■ **WORK INSTRUCTIONS**:
Can you repeat every line of text in the listing below word for word, leaving the pictures out of your answer?

Top of RAW DATA

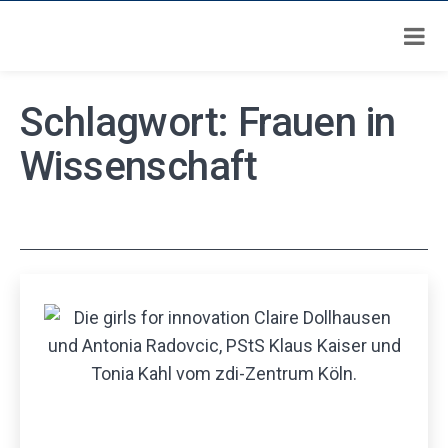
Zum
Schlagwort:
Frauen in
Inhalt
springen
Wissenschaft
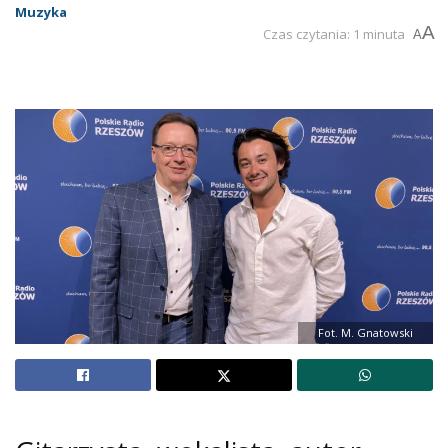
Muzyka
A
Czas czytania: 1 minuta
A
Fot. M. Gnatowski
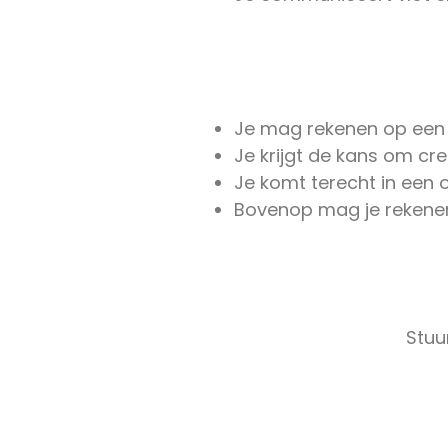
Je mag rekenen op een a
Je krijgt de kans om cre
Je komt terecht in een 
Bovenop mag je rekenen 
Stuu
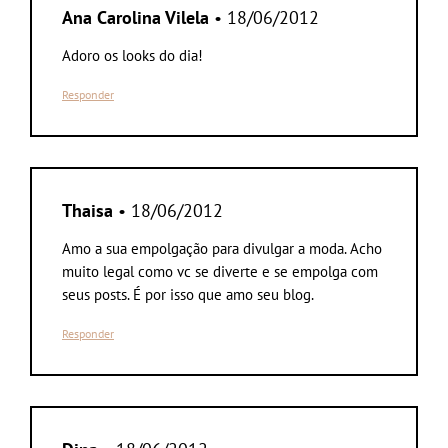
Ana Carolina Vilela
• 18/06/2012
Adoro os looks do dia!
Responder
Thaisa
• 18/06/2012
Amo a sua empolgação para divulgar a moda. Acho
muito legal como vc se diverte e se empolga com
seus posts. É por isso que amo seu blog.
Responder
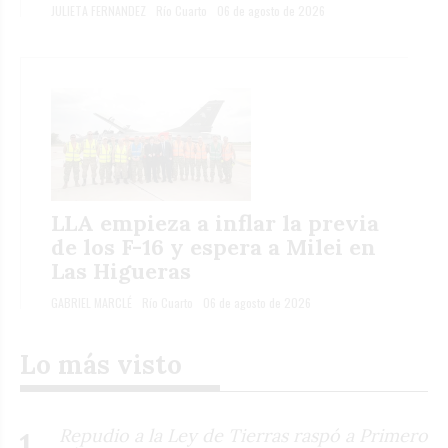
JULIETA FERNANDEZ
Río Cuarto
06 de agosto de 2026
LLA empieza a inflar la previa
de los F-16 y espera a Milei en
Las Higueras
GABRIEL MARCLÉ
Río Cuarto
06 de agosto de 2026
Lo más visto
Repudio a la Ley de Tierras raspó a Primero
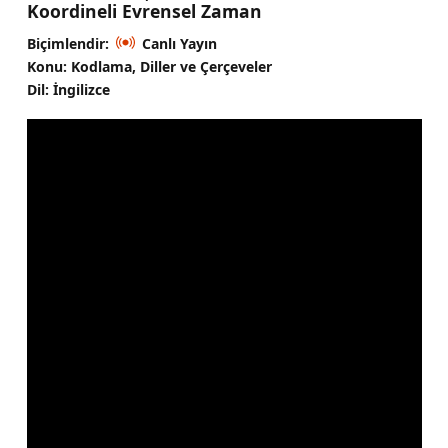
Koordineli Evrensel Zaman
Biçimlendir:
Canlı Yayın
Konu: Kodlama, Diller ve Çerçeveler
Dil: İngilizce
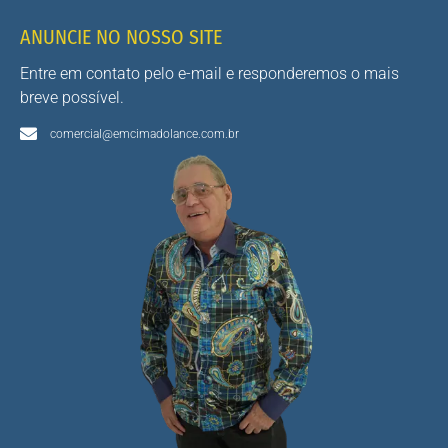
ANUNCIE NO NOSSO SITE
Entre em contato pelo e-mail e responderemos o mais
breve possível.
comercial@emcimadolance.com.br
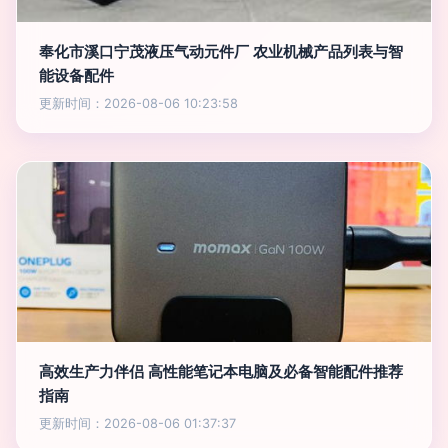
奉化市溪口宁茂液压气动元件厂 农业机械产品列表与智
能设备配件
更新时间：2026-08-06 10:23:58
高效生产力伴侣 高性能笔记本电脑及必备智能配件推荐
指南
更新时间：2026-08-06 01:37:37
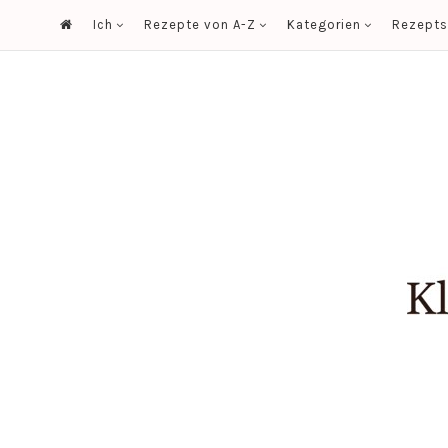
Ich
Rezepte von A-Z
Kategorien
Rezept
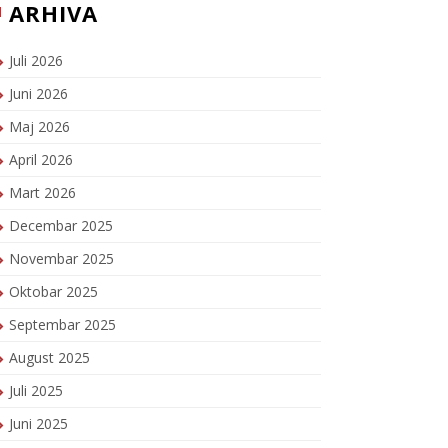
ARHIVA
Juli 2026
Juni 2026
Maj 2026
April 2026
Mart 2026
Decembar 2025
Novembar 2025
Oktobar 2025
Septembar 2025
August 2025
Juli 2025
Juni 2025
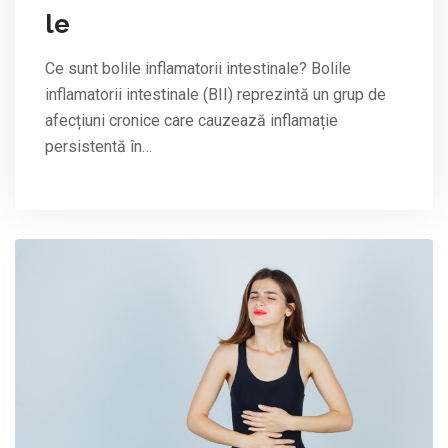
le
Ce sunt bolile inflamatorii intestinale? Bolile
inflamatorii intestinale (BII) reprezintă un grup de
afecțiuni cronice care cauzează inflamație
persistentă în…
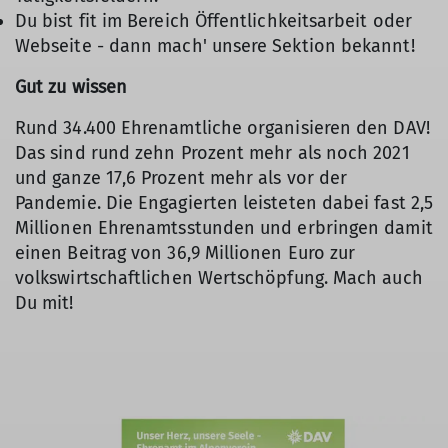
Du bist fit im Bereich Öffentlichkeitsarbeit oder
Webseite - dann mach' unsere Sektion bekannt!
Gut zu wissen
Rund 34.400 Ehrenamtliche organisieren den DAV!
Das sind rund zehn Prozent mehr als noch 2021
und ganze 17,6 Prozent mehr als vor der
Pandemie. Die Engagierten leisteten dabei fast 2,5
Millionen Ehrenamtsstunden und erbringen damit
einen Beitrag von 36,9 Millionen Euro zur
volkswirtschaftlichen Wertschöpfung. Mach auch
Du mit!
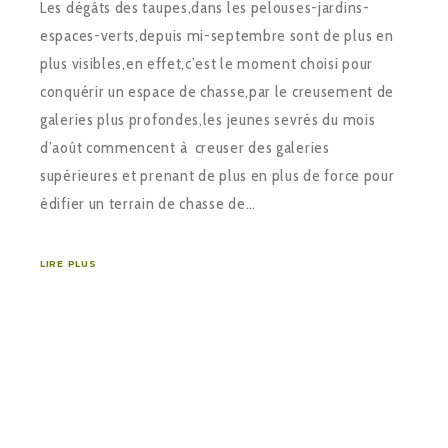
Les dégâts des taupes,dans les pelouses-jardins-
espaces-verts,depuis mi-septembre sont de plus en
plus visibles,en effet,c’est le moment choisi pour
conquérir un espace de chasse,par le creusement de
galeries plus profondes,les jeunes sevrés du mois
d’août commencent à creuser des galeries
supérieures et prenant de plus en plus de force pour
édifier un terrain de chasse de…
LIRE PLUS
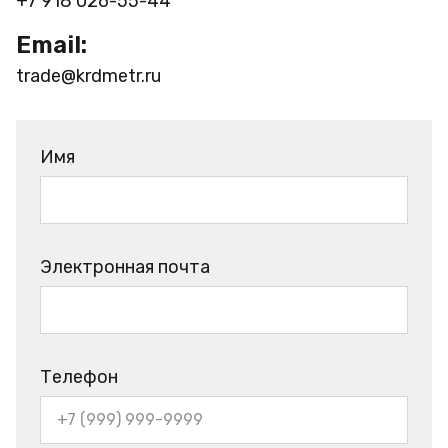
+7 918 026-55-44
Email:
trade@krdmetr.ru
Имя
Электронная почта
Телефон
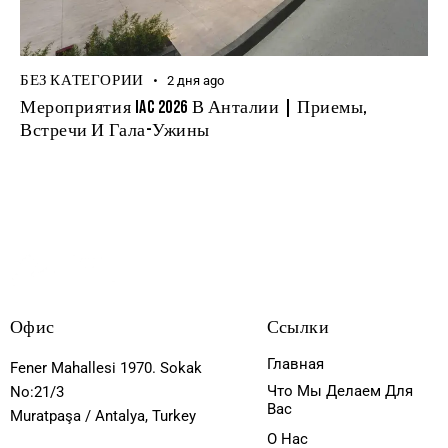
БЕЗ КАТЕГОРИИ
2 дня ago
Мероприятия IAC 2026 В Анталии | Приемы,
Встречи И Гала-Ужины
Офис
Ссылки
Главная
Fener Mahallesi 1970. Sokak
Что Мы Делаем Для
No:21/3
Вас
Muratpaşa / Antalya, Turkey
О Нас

Bottom of RAW DATA

■ **SOLUTION TO THIS TASK**:
Zum
Schlagwort:
Frauen in
Inhalt
springen
Wissenschaft
Muzyka
A
Czas czytania: 1 minuta
A
Fot. M. Gnatowski
Je mag rekenen op een a
Je krijgt de kans om cre
Je komt terecht in een 
Bovenop mag je rekenen 
Stuu
Ana Carolina Vilela
• 18/06/2012
Adoro os looks do dia!
Responder
Thaisa
• 18/06/2012
Amo a sua empolgação para divulgar a moda. Acho
muito legal como vc se diverte e se empolga com
seus posts. É por isso que amo seu blog.
Responder
JULIETA FERNANDEZ
Río Cuarto
06 de agosto de 2026
LLA empieza a inflar la previa
de los F-16 y espera a Milei en
Las Higueras
GABRIEL MARCLÉ
Río Cuarto
06 de agosto de 2026
Lo más visto
Repudio a la Ley de Tierras raspó a Primero
Koordineli Evrensel Zaman
Biçimlendir:
Canlı Yayın
Konu: Kodlama, Diller ve Çerçeveler
Dil: İngilizce
ANUNCIE NO NOSSO SITE
Entre em contato pelo e-mail e responderemos o mais
breve possível.
comercial@emcimadolance.com.br
奉化市溪口宁茂液压气动元件厂 农业机械产品列表与智
能设备配件
更新时间：2026-08-06 10:23:58
高效生产力伴侣 高性能笔记本电脑及必备智能配件推荐
指南
更新时间：2026-08-06 01:37:37
Ich
Rezepte von A-Z
Kategorien
Rezept
ARHIVA
Juli 2026
Juni 2026
Maj 2026
April 2026
Mart 2026
Decembar 2025
Novembar 2025
Oktobar 2025
Septembar 2025
August 2025
Juli 2025
Juni 2025
le
Ce sunt bolile inflamatorii intestinale? Bolile
inflamatorii intestinale (BII) reprezintă un grup de
afecțiuni cronice care cauzează inflamație
persistentă în…
Du bist fit im Bereich Öffentlichkeitsarbeit oder
Webseite - dann mach' unsere Sektion bekannt!
Gut zu wissen
Rund 34.400 Ehrenamtliche organisieren den DAV!
Das sind rund zehn Prozent mehr als noch 2021
und ganze 17,6 Prozent mehr als vor der
Pandemie. Die Engagierten leisteten dabei fast 2,5
Millionen Ehrenamtsstunden und erbringen damit
einen Beitrag von 36,9 Millionen Euro zur
volkswirtschaftlichen Wertschöpfung. Mach auch
Du mit!
Les dégâts des taupes,dans les pelouses-jardins-
espaces-verts,depuis mi-septembre sont de plus en
plus visibles,en effet,c’est le moment choisi pour
conquérir un espace de chasse,par le creusement de
galeries plus profondes,les jeunes sevrés du mois
d’août commencent à creuser des galeries
supérieures et prenant de plus en plus de force pour
édifier un terrain de chasse de…
LIRE PLUS
+7 918 026-55-44
Email:
trade@krdmetr.ru
Имя
Электронная почта
Телефон
БЕЗ КАТЕГОРИИ
2 дня ago
Мероприятия IAC 2026 В Анталии | Приемы,
Встречи И Гала-Ужины
Офис
Ссылки
Главная
Fener Mahallesi 1970. Sokak
Что Мы Делаем Для
No:21/3
Вас
Muratpaşa / Antalya, Turkey
О Нас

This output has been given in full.